# EXTRAIT DE PAGE:
Pat Mitchell : C'est bon
de te voir, mon amie.
Jane Fonda : Bonjour Pat.
C'est bon d'être avec toi.
PM : Jane, pour ceux
qui n'ont peut-être pas vu
l'extraordinaire couverture médiatique
à travers le monde
des Fire Drill Fridays
et l'impact qu'ils ont déjà eu,
parle-nous de l'origine de cette idée,
cette réponse particulière
à la crise climatique.
JF : J'ai été très inspirée
par Greta Thunberg, l'étudiante suédoise,
et par les jeunes élèves
grévistes pour le climat.
Greta dit que nous devons
sortir de notre zone de confort.
Nous devons nous comporter
comme si notre maison brûlait,
car c'est le cas.
Elle a touché la corde sensible pour moi.
Puis, le fait d'apprendre qu'environ 100%
des climatologues sont d'accord.
Ils s'accordent sur le fait
qu'une urgence drastique nous attend,
qu'elle est causée par les humains.
Mais ils disent
que nous pouvons faire quelque chose.
Nous avons le temps, la technologie,
les outils.
Nous avons tout le nécessaire
à part la volonté politique
pour faire face au défi,
et c'est un énorme défi.
Nous avons 11 ans,
beaucoup disent une décennie,
et je me suis dit :
« J'ai tellement de chance
d'être en bonne santé et de vivre
cette décennie où nous qui vivons
pouvons faire la différence.
Nous pouvons faire la différence
quant au fait qu'il y aura
un avenir vivable ou pas.
Quelle glorieuse responsabilité
avons-nous !
Nous devons nous montrer à la hauteur. »
Quand vous êtes célèbre,
vous pouvez faire beaucoup de choses.
Vous avez une visbilité plus grande.
Alors j'ai décidé que, comme Greta,
j'allais mettre mon corps en jeu,
aller au centre du pouvoir américain,
à Washington,
et organiser un rassemblement
chaque vendredi
comme le font les étudiants.
Nous travaillons avec les étudiants.
Ils interviennent à mes rassemblements
et j'interviens aux leurs.
Puis, après être intervenus,
nous pratiquons la désobéissance civile
et risquons de nous faire arrêter.
La désobéissance civile
est un outil formidable
qui a changé l'Histoire
de nombreuses fois,
à la fois aux États-Unis
dans les années 60,
durant le mouvement
pour les droits civils,
et bien sûr en Inde avec Mahatma Gandhi.
Au début, j'ignorais
si cela allait fonctionner,
mais cela me rend très heureuse
de voir ce qu'il se passe.
PM : Cela a aussi mené
à ton arrestation --
à maintes reprises,
tu as passé une ou deux nuits
dans une prison de Washington.
Si je crois que nous reconnaissons tous
l'urgence et les actions
que tu as mentionnées
et que d'autres ont réalisées,
je ne suis pas sûre que nous mettrions
en danger notre corps,
notre vie, notre carrière
et notre vie sur pause,
comme tu l'as fait.
As-tu des inquiétudes à ce sujet ?

# EXTRAIT DES DONNÉES:
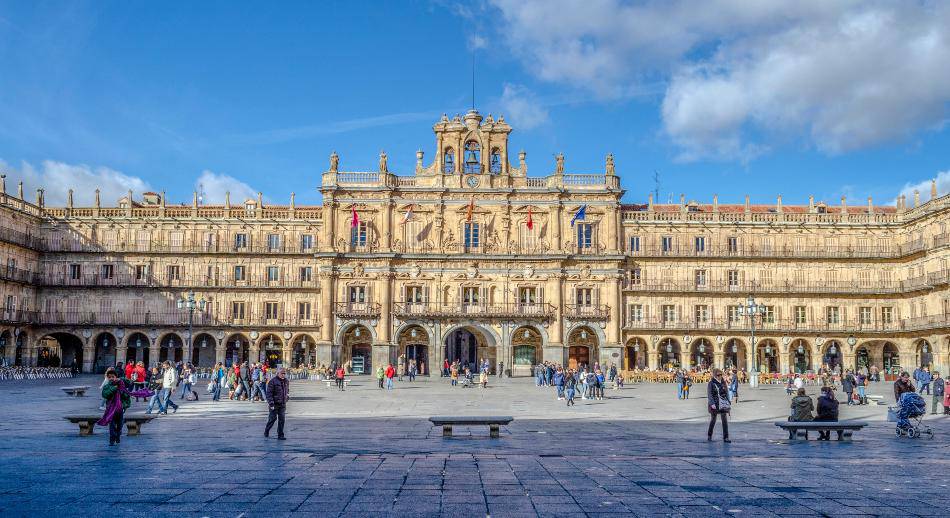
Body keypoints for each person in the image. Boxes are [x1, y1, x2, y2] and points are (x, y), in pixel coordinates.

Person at [98, 367, 131, 445]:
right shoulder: (107, 386)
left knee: (120, 425)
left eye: (113, 377)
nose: (111, 378)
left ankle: (118, 435)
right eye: (109, 377)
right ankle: (112, 439)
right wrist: (114, 388)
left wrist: (121, 381)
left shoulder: (121, 385)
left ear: (116, 377)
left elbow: (128, 385)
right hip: (111, 409)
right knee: (112, 425)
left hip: (120, 409)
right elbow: (105, 395)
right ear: (107, 378)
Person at [264, 367, 289, 440]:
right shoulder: (273, 381)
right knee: (272, 419)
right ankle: (267, 430)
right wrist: (271, 403)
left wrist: (287, 396)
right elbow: (269, 393)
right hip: (274, 404)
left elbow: (287, 390)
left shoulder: (286, 381)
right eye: (282, 373)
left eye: (284, 373)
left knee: (282, 419)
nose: (283, 375)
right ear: (278, 373)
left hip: (282, 404)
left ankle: (280, 435)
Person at [706, 368, 731, 442]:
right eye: (718, 375)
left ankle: (726, 437)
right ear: (714, 375)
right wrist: (712, 403)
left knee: (724, 420)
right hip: (715, 404)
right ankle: (709, 435)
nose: (720, 376)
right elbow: (709, 394)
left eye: (721, 374)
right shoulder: (711, 383)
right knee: (713, 420)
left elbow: (726, 393)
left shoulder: (723, 382)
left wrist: (728, 401)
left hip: (723, 404)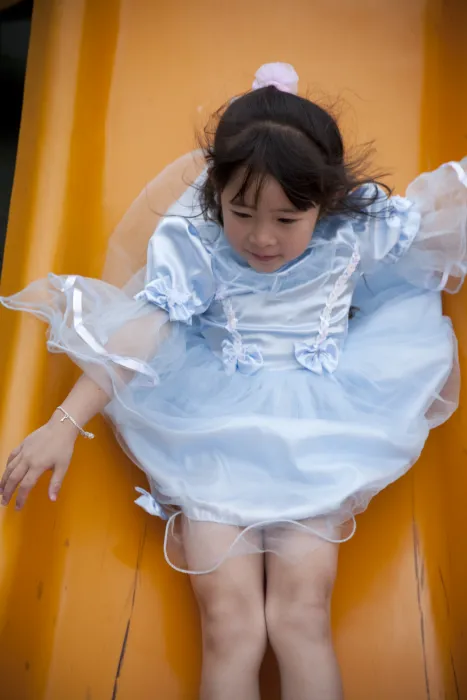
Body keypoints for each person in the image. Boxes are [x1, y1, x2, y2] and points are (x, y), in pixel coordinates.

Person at [1, 61, 466, 700]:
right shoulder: (195, 240)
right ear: (214, 193)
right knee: (230, 623)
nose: (261, 237)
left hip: (321, 429)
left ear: (323, 204)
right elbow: (143, 330)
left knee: (300, 617)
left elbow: (449, 214)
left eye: (286, 219)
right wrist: (63, 424)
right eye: (241, 211)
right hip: (211, 429)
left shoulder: (358, 228)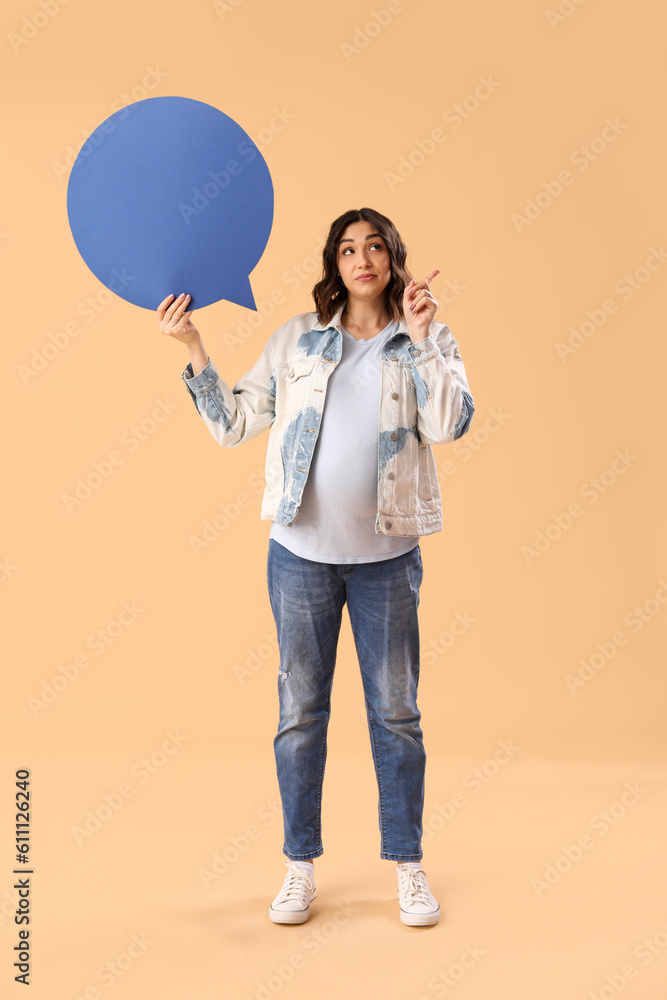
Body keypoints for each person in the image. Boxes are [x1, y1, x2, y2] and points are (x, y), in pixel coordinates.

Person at [156, 207, 475, 927]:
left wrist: (424, 340)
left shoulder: (424, 337)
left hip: (387, 562)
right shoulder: (298, 339)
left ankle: (408, 867)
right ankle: (299, 866)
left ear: (393, 258)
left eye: (374, 248)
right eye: (346, 248)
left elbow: (449, 424)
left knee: (395, 715)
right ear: (334, 263)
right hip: (300, 558)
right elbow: (232, 424)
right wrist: (193, 344)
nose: (361, 259)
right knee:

# CONSIGNE:
Reprenez l'entretien sur les Fire Drill Fridays à la suite de sa dernière phrase.

# VOTRE RÉPONSE:
JF : Je comprends bien que tout le monde
ne peut pas quitter son travail
et faire ce que je fais.
Mais je dois dire
que les demandes affluent,
pas seulement de tous les États-Unis
mais d'autres pays,
des gens qui veulent démarrer
des Fire Drill Fridays.
Les gens qui viennent,
se font arrêter avec moi
et pratiquent la désobéissance civile,
nombre d'entre eux
ne l'ont jamais fait auparavant
et ils trouvent cela transformateur.
Mais le fait est qu'il y a tant de choses
que les gens peuvent faire,
en commençant par en parler,
par exprimer votre ressenti
et par en parler,
même quand c'est dérangeant.
Autour de la table du dîner
pendant les fêtes
et peut-être que votre oncle Bob
n'est pas d'accord,
mais peut-être qu'oncle Bob
s'inquiète pour ses petits-enfants,
peut-être qu'il adore les oiseaux.
Avec les gens, il y a toujours un moyen
pour qu'ils se sentent concernés
par la crise climatique.
Bien sûr, voter est très, très important
et nous devons voter pour les gens
qui sont les plus courageux,
les plus audacieux
parmi nos représentants élus,
car la tâche qui nous attend --
à travers le monde,
mais certainement ici, aux États-Unis --
nous devons nous débarrasser
de l'administration actuelle
et nous devons élire des gens
vraiment courageux,
qui mettront en place --
(Applaudissements)
et réaliseront les actions
audacieuses nécessaires,
comme Franklin Delano Roosevelt
durant les années 30,
durant la Grande dépression,
quand il a changé beaucoup de choses
dans la société américaine.
C'est ce qui est nécessaire aujourd'hui.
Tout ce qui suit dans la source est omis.